Un taux de non remplacement des professeurs absents de 15 %, une sous-dotation en policiers et en magistrats, des délais d’attente à rallonge dans les CAF… La Seine-Saint-Denis n’est pas aussi bien traitée que les autres territoires. Le maire PCF de Montreuil, Patrice Bessac, espère aboutir à un projet de loi pour mieux observer ces injustices et y remédier.
Que révèle ce rapport que vous avez rendu public ?
La Seine-Saint-Denis est dans une situation inégalitaire. Les habitants de notre territoire sont moins égaux que d’autres devant les services publics fondamentaux. Après la mort de Nahel, des personnalités ont laissé entendre que l’on déversait un “pognon de dingue” sur la banlieue, en pure perte. Nous démontrons que non seulement nous n’avons pas plus que les autres, mais qu’en réalité nous avons moins qu’une bonne partie des départements français. Ce rapport vise à faire la clarté sur l’engagement de l’Etat en matière de droit commun. L’Etat traite les territoires avec une certaine persistance monarchique. De temps en temps, un ministre vient et annonce 10 postes par-ci, 10 postes par-là. Je veux donc construire une alliance, avec la France rurale et les départements qui sont comme nous en situation d’inégalité pour les mettre à jour. Nous voulons aboutir au dépôt d’une proposition de loi pour faire la transparence sur l’engagement réel de l’Etat et ses manquements.
Il n’est pas juste que les élus locaux et les citoyens ne puissent mesurer l’engagement réel de l’État sur des choses simples : le nombre d’enseignants, leur taux de remplacement, le nombre de policiers par 10 000 habitants… Ce sont des chiffres concrets qui permettent de constater l’égalité des territoires à l’échelle nationale. Le ministre de l’Intérieur Gérald Darmanin s’est déplacé à Montreuil en 2021. Il a reconnu que notre ville était défavorisée en nombre de policiers. Quatre ans après, nous en avons encore moins. Ce qui est valable pour la police nationale l’est aussi pour la CAF. Les personnes handicapées attendent en Seine-Saint-Denis six semaines pour avoir une réponse à leur demande. À Paris ou dans le Val-de-Marne, il ne faut que deux semaines et demies. Plus que de mots, nous avons besoin de transparence.

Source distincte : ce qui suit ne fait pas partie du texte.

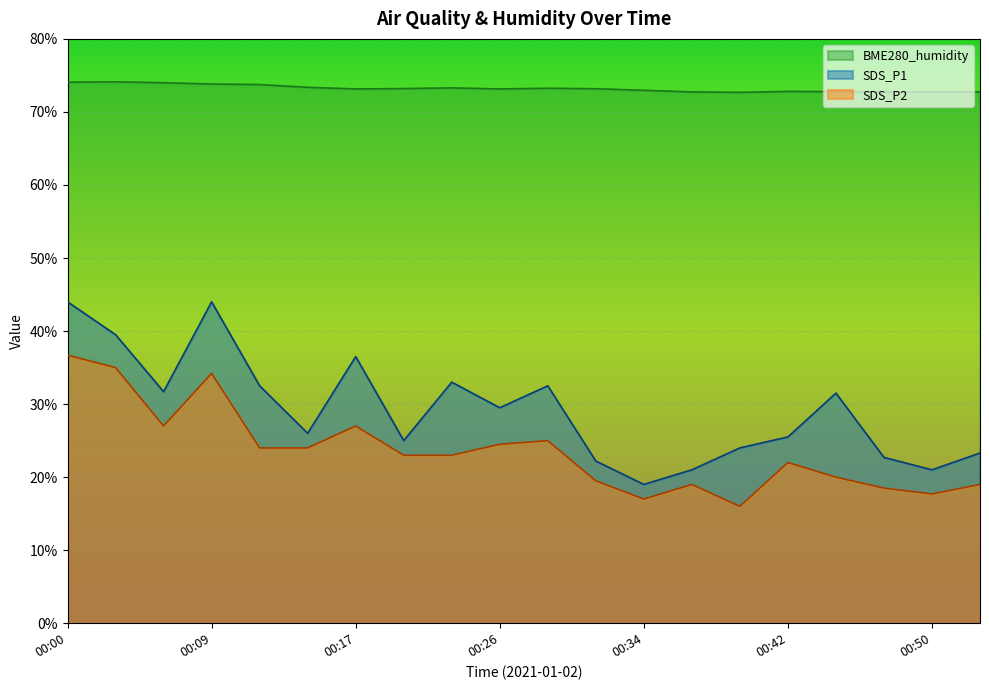

Reading left to right, what are all the values shown in this chart?

SDS_P1: 44.0	39.5	31.7	44.0	32.5	26.0	36.5	25.0	33.0	29.5	32.5	22.2	19.0	21.0	24.0	25.5	31.5	22.7	21.0	23.3
SDS_P2: 36.7	35.0	27.0	34.2	24.0	24.0	27.0	23.0	23.0	24.5	25.0	19.5	17.0	19.0	16.0	22.0	20.0	18.5	17.7	19.0
BME280_humidity: 74.1	74.1	74.0	73.8	73.8	73.4	73.2	73.2	73.3	73.2	73.2	73.2	73.0	72.7	72.7	72.8	72.8	72.8	72.7	72.8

Que comptez-vous faire après la publication du rapport ? Demandez-vous à l’état de rattraper la situation ?
Nous soutenons avec l’ensemble des maires le plan de rattrapage de l’éducation nationale en Seine-Saint-Denis. Les enfants du département perdent en moyenne un mois de cours dans leur scolarité. C’est le produit direct d’une inégalité en terme de remplacement des professeurs. C’est une forme de redistribution à l’envers : on prend aux pauvres pour donner aux riches. Nous allons envoyer ce rapport à l’ensemble des parlementaires et des ministres pour alerter sur ce constat. En créant notre observatoire, notre ambition est de publier un rapport annuel pour mesurer les progressions dans la transparence et le rattrapage des inégalités.

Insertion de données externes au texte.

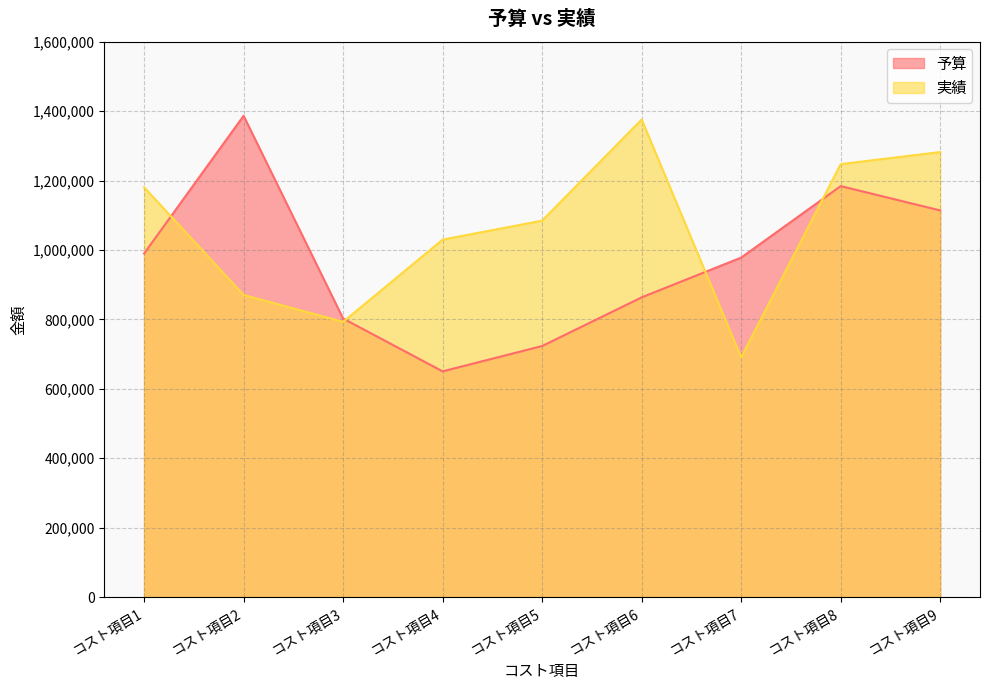

Between which two adjacent categories do 予算 and 実績 first intersect?

コスト項目1 and コスト項目2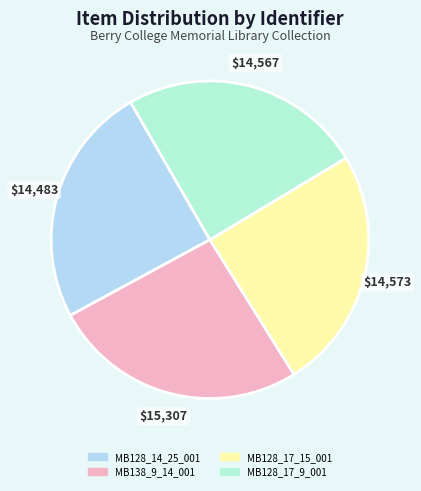

How many segments does this pie chart have?

4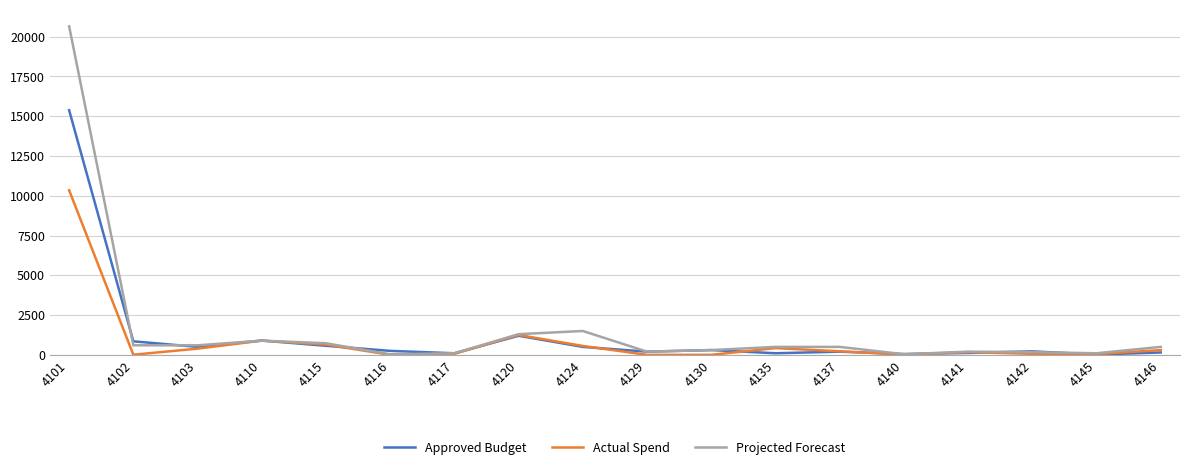

The value of Approved Budget at 4110 is 900. True or false?

True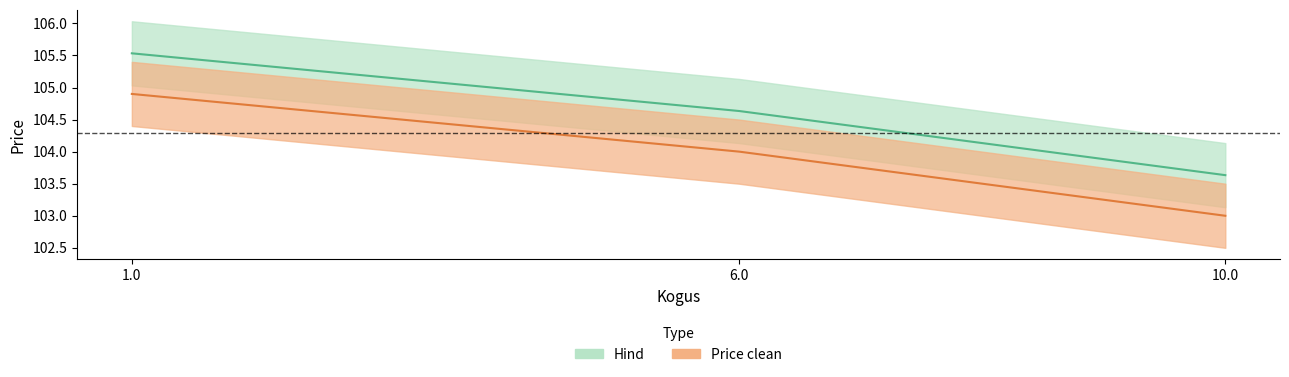

Reading right to left, transcribe all the data shown in this chart.

Hind: 10.0=103.6	6.0=104.6	1.0=105.5
Price clean: 10.0=103.0	6.0=104.0	1.0=104.9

D’autres rapports, dont celui du député Stéphane Peu ont déjà mis en lumière les inégalités. Pourquoi persiste cette légende sur le « pognon de dingue » déversé sur les banlieues ?
C’est lié à la discrimination à l’encontre des populations qui sont les plus précaires financièrement. Si la même situation avait lieu dans le 6e arrondissement, elle serait résolue en quatre jours en raison de l’endogamie entre les responsables politiques et administratifs qui les conduit à ne pas voir l’éléphant au milieu de la pièce : l’allocation inégalitaire des moyens de l’Etat en donnant davantage aux plus riches. Il y aussi une tactique politique qui consiste à jouer la confrontation avec les revendications des banlieues populaires. Il s’agit de diviser le champ politique entre banlieues et France profonde. Mais la France rurale et périurbaine affronte les mêmes phénomènes que la France de la Seine-Saint-Denis. C’est pour cela que la publication de chiffres est une condition pour établir un débat politique normal. Notre département est la destination principale du tourisme ministériel. Nous recevons plus d’une centaine de visites ministérielles chaque année. A chaque fois, je leur remettrai le rapport en leur précisant qu’au-delà des déclarations sur X, nous avons besoin qu’ils fassent leur travail sur les services fondamentaux de l’état.